Findings show that while general psychiatric distress was elevated during the first Covid-19 wave, symptom trajectories diverged over time: depression decreased and anxiety plateaued, consistent with partial adaptation to stress, whereas OC symptoms increased further even after restrictions eased. This domain-specific rise suggests that pandemic features (contamination, threat of causing harm) disproportionately affect OC symptomatology in the general public. The observed link between OC symptoms and increased Covid-related information seeking, and the association of information seeking with higher guideline adherence, highlight a pathway by which heightened OC symptoms can influence adaptive public health behavior. However, persistent or rising OC symptoms may carry risks for longer-term mental health burden. These results underscore the importance of monitoring OC-related symptoms beyond the acute crisis and considering targeted supports to mitigate potential chronicity while maintaining beneficial behaviors such as adherence to guidelines.

Conclusion

This longitudinal study of the UK general public demonstrates that OC symptoms not only were elevated during the first pandemic wave but further increased over time, in contrast to anxiety (stable) and depression (decreasing). OC symptoms were linked to greater Covid-related information seeking, which promoted higher adherence to governmental guidelines, suggesting a mediating behavioral pathway. The work contributes evidence of domain-specific, potentially persistent impacts of the pandemic on mental health and highlights the need for continued surveillance and targeted interventions to prevent chronic OC-related problems. Future research should examine longer-term trajectories post-pandemic, mechanisms linking OC symptoms to information behaviors, the impact of public health messaging, and potential interventions to support adaptation without exacerbating OC symptomatology.

Limitations
  • Contextual comparability: Direct quantitative comparisons with pre-pandemic samples are challenging due to different contexts (pandemic vs. non-pandemic), limiting clinical inference from score levels.

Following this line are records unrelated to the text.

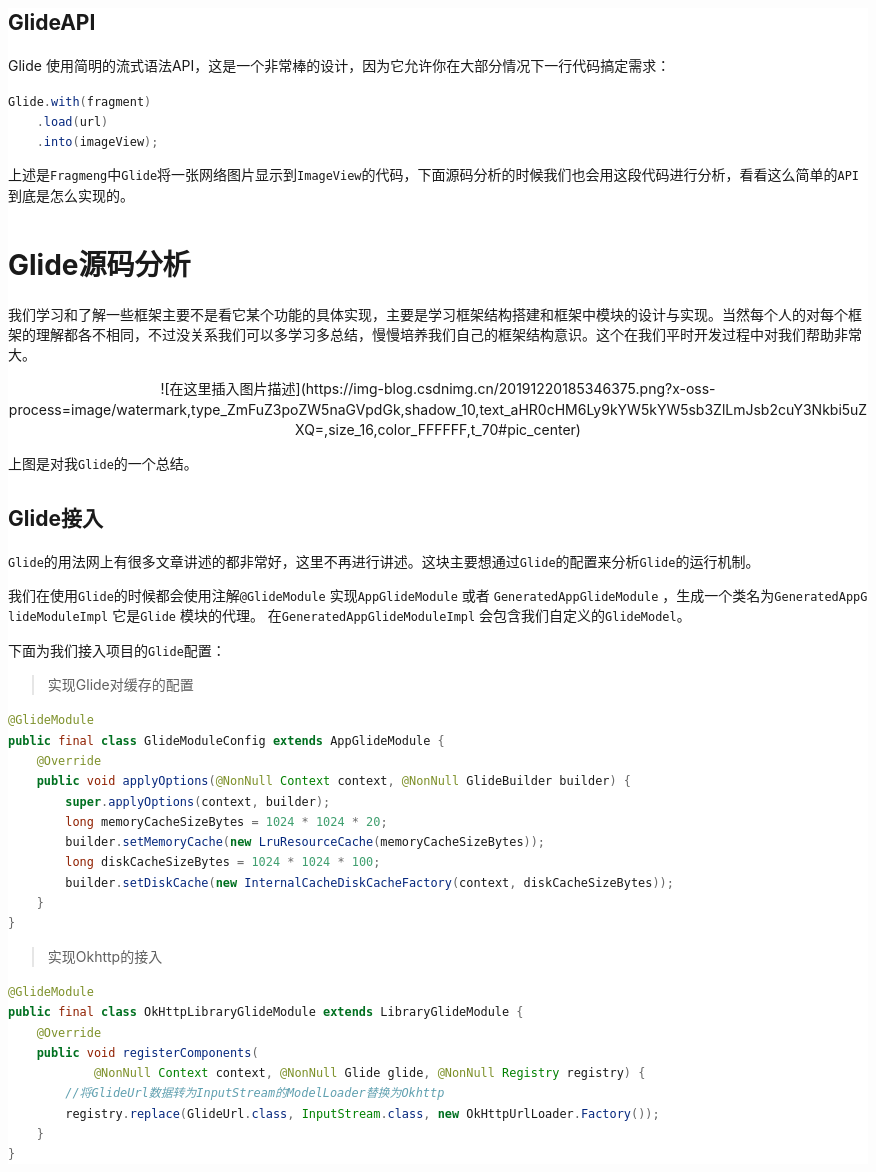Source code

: ## GlideAPI

Glide 使用简明的流式语法API，这是一个非常棒的设计，因为它允许你在大部分情况下一行代码搞定需求：

```java
Glide.with(fragment)
    .load(url)
    .into(imageView);
```

上述是`Fragmeng`中`Glide`将一张网络图片显示到`ImageView`的代码，下面源码分析的时候我们也会用这段代码进行分析，看看这么简单的`API`到底是怎么实现的。

# Glide源码分析

我们学习和了解一些框架主要不是看它某个功能的具体实现，主要是学习框架结构搭建和框架中模块的设计与实现。当然每个人的对每个框架的理解都各不相同，不过没关系我们可以多学习多总结，慢慢培养我们自己的框架结构意识。这个在我们平时开发过程中对我们帮助非常大。

<center>![在这里插入图片描述](https://img-blog.csdnimg.cn/20191220185346375.png?x-oss-process=image/watermark,type_ZmFuZ3poZW5naGVpdGk,shadow_10,text_aHR0cHM6Ly9kYW5kYW5sb3ZlLmJsb2cuY3Nkbi5uZXQ=,size_16,color_FFFFFF,t_70#pic_center)</center>

上图是对我`Glide`的一个总结。

## Glide接入

`Glide`的用法网上有很多文章讲述的都非常好，这里不再进行讲述。这块主要想通过`Glide`的配置来分析`Glide`的运行机制。

我们在使用`Glide`的时候都会使用注解`@GlideModule` 实现`AppGlideModule` 或者 `GeneratedAppGlideModule` ，生成一个类名为`GeneratedAppGlideModuleImpl` 它是`Glide` 模块的代理。 在`GeneratedAppGlideModuleImpl` 会包含我们自定义的`GlideModel`。

下面为我们接入项目的`Glide`配置：

> 实现Glide对缓存的配置

```java
@GlideModule
public final class GlideModuleConfig extends AppGlideModule {
    @Override
    public void applyOptions(@NonNull Context context, @NonNull GlideBuilder builder) {
        super.applyOptions(context, builder);
        long memoryCacheSizeBytes = 1024 * 1024 * 20;
        builder.setMemoryCache(new LruResourceCache(memoryCacheSizeBytes));
        long diskCacheSizeBytes = 1024 * 1024 * 100;
        builder.setDiskCache(new InternalCacheDiskCacheFactory(context, diskCacheSizeBytes));
    }
}
```

> 实现Okhttp的接入

```java
@GlideModule
public final class OkHttpLibraryGlideModule extends LibraryGlideModule {
    @Override
    public void registerComponents(
            @NonNull Context context, @NonNull Glide glide, @NonNull Registry registry) {
        //将GlideUrl数据转为InputStream的ModelLoader替换为Okhttp
        registry.replace(GlideUrl.class, InputStream.class, new OkHttpUrlLoader.Factory());
    }
}
```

  • Sampling and generalizability: Non-clinical UK sample; individuals with self-reported OCD diagnosis were excluded, which may limit generalizability to clinical populations.
  • Self-report measures: Reliance on self-report questionnaires may introduce response biases; pandemic context may have influenced item interpretation (especially contamination/hygiene content).

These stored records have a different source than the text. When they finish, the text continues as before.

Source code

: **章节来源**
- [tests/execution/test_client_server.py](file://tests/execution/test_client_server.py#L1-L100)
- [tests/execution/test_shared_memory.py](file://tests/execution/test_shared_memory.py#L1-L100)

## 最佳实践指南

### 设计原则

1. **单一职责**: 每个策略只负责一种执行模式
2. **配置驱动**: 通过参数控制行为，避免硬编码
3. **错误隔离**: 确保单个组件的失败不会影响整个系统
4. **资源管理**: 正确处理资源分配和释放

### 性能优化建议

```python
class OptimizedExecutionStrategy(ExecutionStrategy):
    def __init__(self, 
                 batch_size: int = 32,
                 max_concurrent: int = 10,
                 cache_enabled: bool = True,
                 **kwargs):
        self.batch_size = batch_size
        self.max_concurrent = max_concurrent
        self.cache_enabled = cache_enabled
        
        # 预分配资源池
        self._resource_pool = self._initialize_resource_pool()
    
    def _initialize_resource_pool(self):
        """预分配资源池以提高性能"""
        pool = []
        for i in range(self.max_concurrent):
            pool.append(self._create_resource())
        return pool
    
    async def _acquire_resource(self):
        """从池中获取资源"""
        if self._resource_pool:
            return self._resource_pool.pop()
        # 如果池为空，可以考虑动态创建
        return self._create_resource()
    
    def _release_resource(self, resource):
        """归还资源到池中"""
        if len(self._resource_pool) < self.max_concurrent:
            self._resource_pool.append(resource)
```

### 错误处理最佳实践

  • Information-seeking measure: Newly developed scale, although validated (PCA, internal consistency, test-retest), may require further external validation.
  • Covid-19 status: Very few participants reported positive Covid-19 tests; status not controlled due to low numbers.
  • Retrospective baseline media use: Pre-pandemic media consumption was assessed retrospectively, which may be subject to recall bias.
  • Limited time points: Only two measurement points during the first wave, restricting the ability to model more nuanced trajectories.